GitHub – The Perks of Collaboration and Version Control

[This article was first published on R-post on Cosima Meyer, and kindly contributed to R-bloggers]. (You can report issue about the content on this page here)
Want to share your content on R-bloggers? click here if you have a blog, or here if you don't.

Let’s talk about version control and collaboration today and one of its powerful tools: git ✨

💡What is Git?

Using Git can be a lifesaver (and it has often been one in the past for me 🙏). It’s basically like a mini time travel machine that you use – it allows you to have version control of your work progress. But unlike Dropbox or other tools, it does not automatically save the status quo of your work but requires you to do it actively with commits and pushes. A typical workflow looks like this:

small_image

Alternative text Image showing a git workflow from the working directory to the remote repo. Working directory → Staging area → local repo → remote repo and also common git commands (git add code.R, git commit -m “Update”, git push, git pull, git checkout, git merge)

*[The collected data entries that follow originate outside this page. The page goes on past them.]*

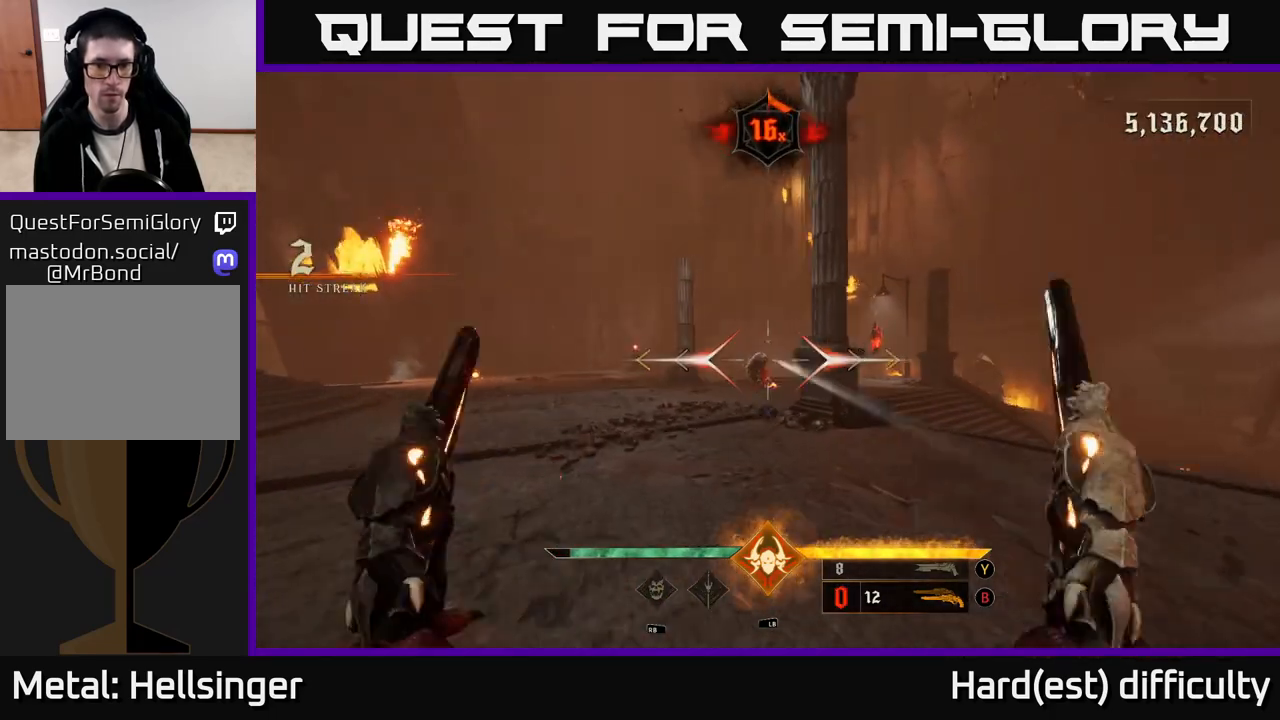
{"buttons": [], "left_stick": "down", "right_stick": "center", "events": [[367, "left_stick", "down-left"], [450, "left_stick", "down"]]}
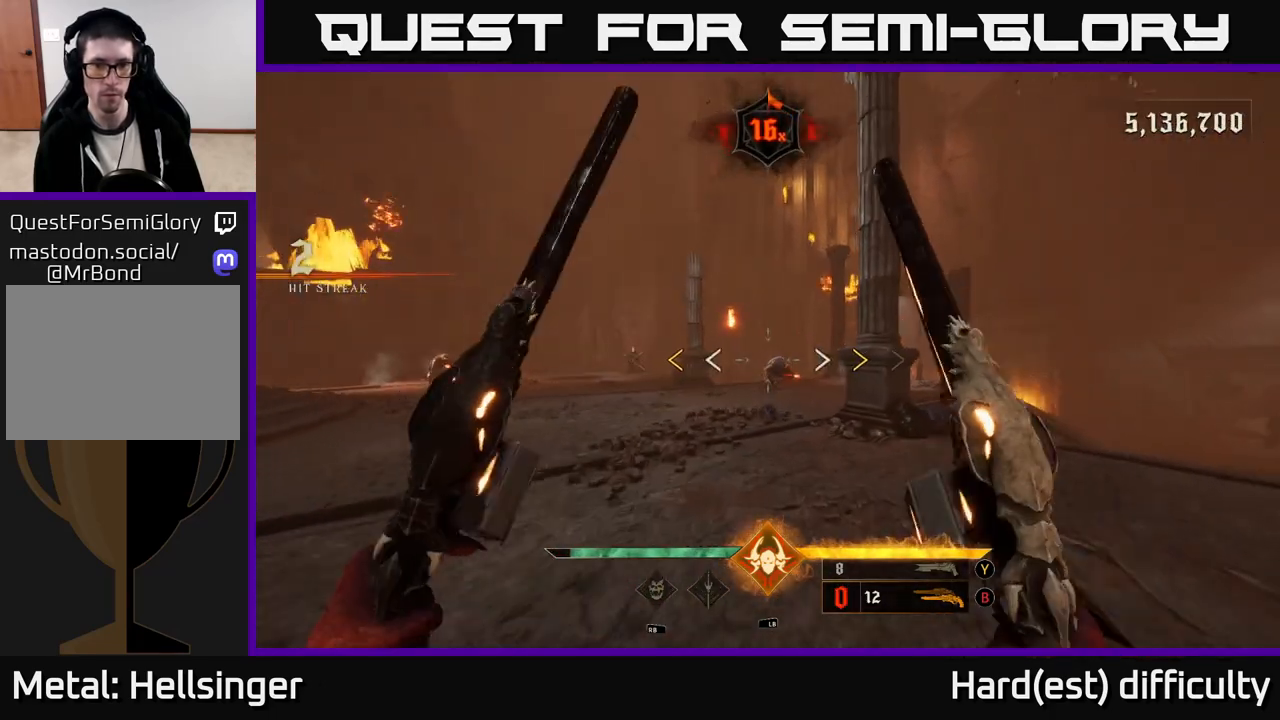
{"buttons": [], "left_stick": "center", "right_stick": "center", "events": [[250, "left_stick", "center"]]}
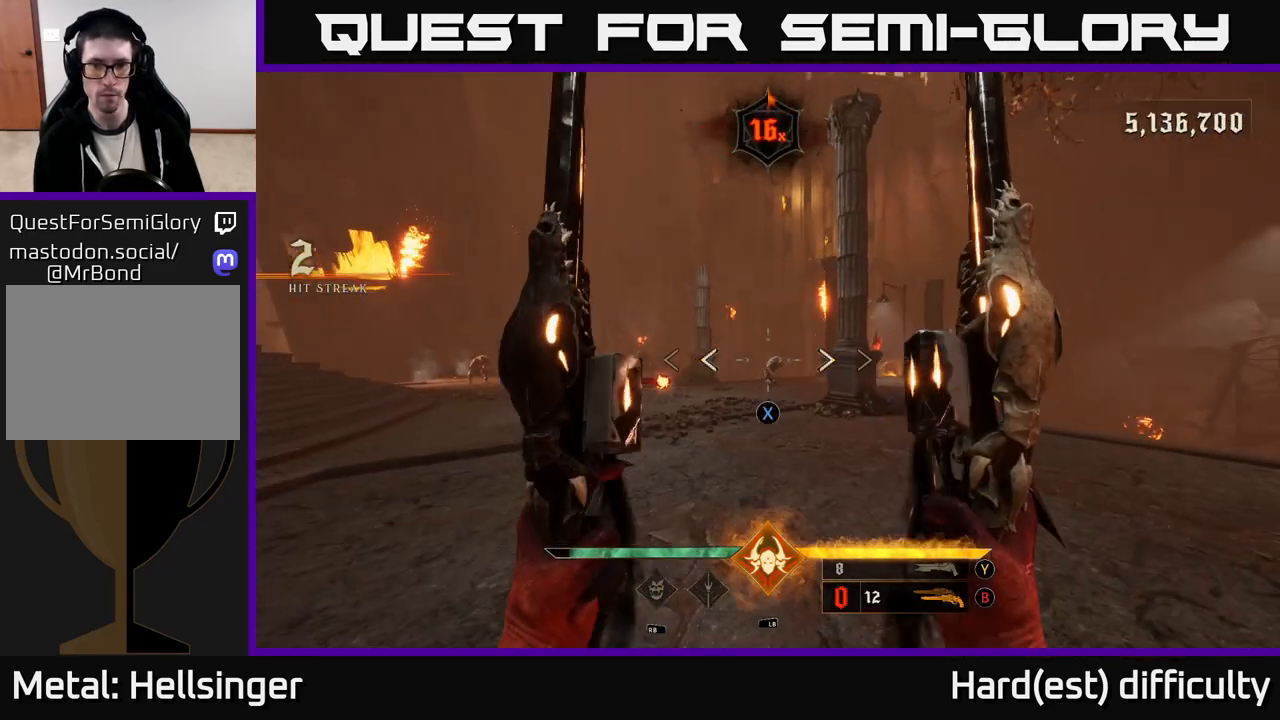
{"buttons": [], "left_stick": "center", "right_stick": "center", "events": [[17, "left_stick", "down"], [50, "X", "down"], [133, "X", "up"], [283, "left_stick", "center"]]}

RStudio has a nice GUI that allows you to do everything without writing code – but if you need to remember some commands, it’s most likely git add, git commit, git push, git pull, and git status (to check if you have uncommitted files) 😊

Here’s what the typical workflow can look like in action:

small_image

Alternative text GIF showing the commands git add, git commit, git push, git pull in a sequential order

You start with your local repository on your own machine, work on your code and do some changes. Now the #git workflow starts 💫

  • git add: Once you made some changes, this command lets you add them to the staging area (this is an essential step before committing them and tells git that these are the files you want to commit in your next commit) 😊
  • git commit: Once you made some changes, this allows you to “commit” them and to “version control” them in git. I talked to many people and I couldn’t find a best practice on how often you should send commits. I like to think of them as a status report or a (small) milestone to which you may want to return to. So I try to send a commit once a (thematic) step is reached.
  • git push: If you hit this command, you will push one (or more) commits to the remote repository
  • git pull: This is usually one of the first commands I execute – it pulls changes from others and makes sure that you’re working on the most current version 😊
  • git status: This command allows you to check if you have still some uncommitted changes in files 🕵🏼

But there are many more commands out there! When I get lost, I usually find myself here looking things up at Atlassian 👩🏼‍💻

You have probably also heard of branches and merges in Git — this is an excellent way to collaborate with others. The GIF shows how you start working from the main branch (this is where all the changes should eventually end up and where your final product lives). Each dot shows a new commit that is pushed:

small_image

Alternative text GIF showing how a feature branch evolves from a main branch and is then guided back (merged) into the main branch

Once you want to make changes (like integrating a new function in your package) you start a new feature branch. The feature branch eventually goes back to the main branch (this is what we call “merging”). The cool thing is that you can somewhat work independently from your colleagues or collaborators on individual tasks because they can start their own feature branch. Merging back feature branches (in the best case) requires a code review – you can also do this on GitHub and I’m a big fan of it because it makes you a better programmer step-by-step and allows sharing knowledge.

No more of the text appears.